▶ _Work task A_
According to the text about Butler's search for planets around other stars, which institution has asked for the original iodine cell at Lick Observatory once it is retired?
▶ _Work task B_
Carry on the text about Butler's search for planets around other stars, starting after its final sentence.

Selected text Start Marker

While the planets in our Solar System are astonishingly diverse, all of them move around the Sun in approximately the same orbital plane, in the same direction, and primarily in circular orbits. Over the past 25 years Butler's work has focused on improving the measurement precision of stellar Doppler velocities, from 300 meters per second in the 1980s to 1 meter a second in the 2010s to detect planets around other stars. The ultimate goal is to find planets that resemble the Earth.
Butler designed and built the iodine absorption cell system at Lick Observatory, which resulted in the discovery of 5 of the first 6 known extrasolar planets. This instrument has become the de facto standard for precision Doppler studies, having been adopted by teams at the University of Texas, Harvard, Europe, and Japan. In addition, Butler built the iodine systems at the Keck, Anglo-Australian, and Magellan Telescopes. The original iodine cell (still in use at Lick) has been requested by the Smithsonian Institution upon its retirement.
Along with his collaborators at Lick, Keck, AAT, and Magellan, Butler has discovered hundreds of extrasolar planets, including the first planet to transit its host star, the first sub-Saturn mass planets, the first Neptune-mass planet, and the first terrestrial mass planet. This work has been featured on several front page articles in the New York Times and Washington Post, as well as a TIME magazine cover story.

Selected text End Marker
Record set Start Marker

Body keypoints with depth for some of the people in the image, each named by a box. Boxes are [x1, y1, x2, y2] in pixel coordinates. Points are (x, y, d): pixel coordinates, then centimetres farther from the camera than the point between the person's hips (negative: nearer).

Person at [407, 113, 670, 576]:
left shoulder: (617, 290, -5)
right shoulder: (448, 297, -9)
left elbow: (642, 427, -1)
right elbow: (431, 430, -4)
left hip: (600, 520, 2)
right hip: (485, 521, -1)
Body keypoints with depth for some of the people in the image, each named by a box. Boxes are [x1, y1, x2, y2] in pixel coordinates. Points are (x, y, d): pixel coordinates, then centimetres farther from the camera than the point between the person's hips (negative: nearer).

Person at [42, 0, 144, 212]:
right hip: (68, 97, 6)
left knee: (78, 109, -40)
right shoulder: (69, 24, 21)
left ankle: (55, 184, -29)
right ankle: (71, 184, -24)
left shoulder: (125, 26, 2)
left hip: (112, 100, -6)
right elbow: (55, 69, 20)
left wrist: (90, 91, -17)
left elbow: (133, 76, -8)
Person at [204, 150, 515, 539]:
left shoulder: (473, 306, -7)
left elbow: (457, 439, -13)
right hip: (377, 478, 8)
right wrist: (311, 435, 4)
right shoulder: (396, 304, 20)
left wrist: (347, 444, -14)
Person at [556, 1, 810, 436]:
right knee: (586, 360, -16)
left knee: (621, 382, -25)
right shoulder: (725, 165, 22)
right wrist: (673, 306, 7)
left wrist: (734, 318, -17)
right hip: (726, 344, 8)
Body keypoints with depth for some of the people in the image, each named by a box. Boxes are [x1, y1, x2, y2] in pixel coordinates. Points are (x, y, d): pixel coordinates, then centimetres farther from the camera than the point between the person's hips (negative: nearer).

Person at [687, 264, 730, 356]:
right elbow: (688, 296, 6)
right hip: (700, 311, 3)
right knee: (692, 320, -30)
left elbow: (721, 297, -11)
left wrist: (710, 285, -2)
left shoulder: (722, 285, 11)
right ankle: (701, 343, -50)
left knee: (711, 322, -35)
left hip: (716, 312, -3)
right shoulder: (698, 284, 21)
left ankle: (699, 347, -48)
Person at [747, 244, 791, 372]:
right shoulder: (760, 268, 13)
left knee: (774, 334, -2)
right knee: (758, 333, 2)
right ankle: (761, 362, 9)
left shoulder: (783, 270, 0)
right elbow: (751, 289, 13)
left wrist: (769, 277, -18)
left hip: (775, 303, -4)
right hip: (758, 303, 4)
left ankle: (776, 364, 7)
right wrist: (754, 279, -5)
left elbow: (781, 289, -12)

Record set End Marker

▶ _Expected output A_
The Smithsonian Institution.

▶ _Expected output B_
Butler received a B.A. and M.S. in physics and a B.S. in chemistry from San Francisco State University. He received a Ph.D. in astronomy from the University of Maryland. He was a research scientist at San Francisco State University, a visiting research fellow at U.C. Berkeley, and a staff astronomer at the Anglo-Australian Observatory before joining the staff at Carnegie in 1999.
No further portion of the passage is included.